> **Instructions to follow**
Rewrite every row below as a JSON list of strings, with one string for each line and no blank lines.

★ ★ ★

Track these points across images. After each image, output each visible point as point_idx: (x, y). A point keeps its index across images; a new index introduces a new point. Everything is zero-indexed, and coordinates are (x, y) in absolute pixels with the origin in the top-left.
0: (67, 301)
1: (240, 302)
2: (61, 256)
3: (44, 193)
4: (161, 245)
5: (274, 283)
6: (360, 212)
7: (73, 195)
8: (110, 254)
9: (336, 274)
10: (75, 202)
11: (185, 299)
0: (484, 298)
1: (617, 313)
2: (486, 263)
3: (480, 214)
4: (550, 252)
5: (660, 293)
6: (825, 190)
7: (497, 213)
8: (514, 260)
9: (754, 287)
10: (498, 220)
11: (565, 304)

★ ★ ★

> **Written answer**
[
  "Track these points across images. After each image, output each visible point as point_idx: (x, y). A point keeps its index across images; a new index introduces a new point. Everything is zero-indexed, and coordinates are (x, y) in absolute pixels with the origin in the top-left.",
  "0: (67, 301)",
  "1: (240, 302)",
  "2: (61, 256)",
  "3: (44, 193)",
  "4: (161, 245)",
  "5: (274, 283)",
  "6: (360, 212)",
  "7: (73, 195)",
  "8: (110, 254)",
  "9: (336, 274)",
  "10: (75, 202)",
  "11: (185, 299)",
  "0: (484, 298)",
  "1: (617, 313)",
  "2: (486, 263)",
  "3: (480, 214)",
  "4: (550, 252)",
  "5: (660, 293)",
  "6: (825, 190)",
  "7: (497, 213)",
  "8: (514, 260)",
  "9: (754, 287)",
  "10: (498, 220)",
  "11: (565, 304)"
]